───── Record extracts ─────

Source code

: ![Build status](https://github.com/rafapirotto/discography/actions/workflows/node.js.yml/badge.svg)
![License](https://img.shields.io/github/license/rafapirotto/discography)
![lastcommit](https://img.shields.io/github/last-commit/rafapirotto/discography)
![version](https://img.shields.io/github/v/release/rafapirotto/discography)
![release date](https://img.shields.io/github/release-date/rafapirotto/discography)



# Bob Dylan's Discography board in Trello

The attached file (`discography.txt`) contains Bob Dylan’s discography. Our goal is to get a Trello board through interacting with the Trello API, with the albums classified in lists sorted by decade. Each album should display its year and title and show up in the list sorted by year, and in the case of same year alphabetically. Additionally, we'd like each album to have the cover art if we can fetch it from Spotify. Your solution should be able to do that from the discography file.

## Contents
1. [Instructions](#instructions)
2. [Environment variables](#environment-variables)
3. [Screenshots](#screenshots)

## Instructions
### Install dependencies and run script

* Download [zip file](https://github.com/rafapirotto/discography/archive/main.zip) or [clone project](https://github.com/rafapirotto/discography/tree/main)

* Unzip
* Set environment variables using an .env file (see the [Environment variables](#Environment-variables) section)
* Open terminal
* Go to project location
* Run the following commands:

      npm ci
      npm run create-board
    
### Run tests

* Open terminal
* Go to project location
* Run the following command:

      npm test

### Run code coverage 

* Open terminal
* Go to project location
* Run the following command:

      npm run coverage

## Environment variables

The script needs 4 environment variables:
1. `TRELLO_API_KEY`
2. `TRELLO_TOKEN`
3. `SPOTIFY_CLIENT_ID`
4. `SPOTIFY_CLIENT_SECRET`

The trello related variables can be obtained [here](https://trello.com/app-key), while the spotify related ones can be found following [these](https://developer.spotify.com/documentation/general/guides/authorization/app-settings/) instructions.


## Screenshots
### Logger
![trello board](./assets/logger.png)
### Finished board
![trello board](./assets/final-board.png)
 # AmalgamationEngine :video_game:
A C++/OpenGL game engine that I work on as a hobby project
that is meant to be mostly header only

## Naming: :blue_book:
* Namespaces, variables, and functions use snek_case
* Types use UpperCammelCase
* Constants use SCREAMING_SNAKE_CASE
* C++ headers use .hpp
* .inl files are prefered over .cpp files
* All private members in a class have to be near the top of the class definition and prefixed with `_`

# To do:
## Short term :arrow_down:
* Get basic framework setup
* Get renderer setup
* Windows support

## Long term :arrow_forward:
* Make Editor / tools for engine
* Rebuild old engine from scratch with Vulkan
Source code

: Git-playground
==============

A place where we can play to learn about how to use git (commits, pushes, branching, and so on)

─────

> _Instructions for the task_
No lines before the one containing "The script needs" belong in the answer; write out that line and each one after it exactly, through the end of the records.

> _Answer_
The script needs 4 environment variables:
1. `TRELLO_API_KEY`
2. `TRELLO_TOKEN`
3. `SPOTIFY_CLIENT_ID`
4. `SPOTIFY_CLIENT_SECRET`

The trello related variables can be obtained [here](https://trello.com/app-key), while the spotify related ones can be found following [these](https://developer.spotify.com/documentation/general/guides/authorization/app-settings/) instructions.


## Screenshots
### Logger
![trello board](./assets/logger.png)
### Finished board
![trello board](./assets/final-board.png)
 # AmalgamationEngine :video_game:
A C++/OpenGL game engine that I work on as a hobby project
that is meant to be mostly header only

## Naming: :blue_book:
* Namespaces, variables, and functions use snek_case
* Types use UpperCammelCase
* Constants use SCREAMING_SNAKE_CASE
* C++ headers use .hpp
* .inl files are prefered over .cpp files
* All private members in a class have to be near the top of the class definition and prefixed with `_`

# To do:
## Short term :arrow_down:
* Get basic framework setup
* Get renderer setup
* Windows support

## Long term :arrow_forward:
* Make Editor / tools for engine
* Rebuild old engine from scratch with Vulkan
Source code

: Git-playground
==============

A place where we can play to learn about how to use git (commits, pushes, branching, and so on)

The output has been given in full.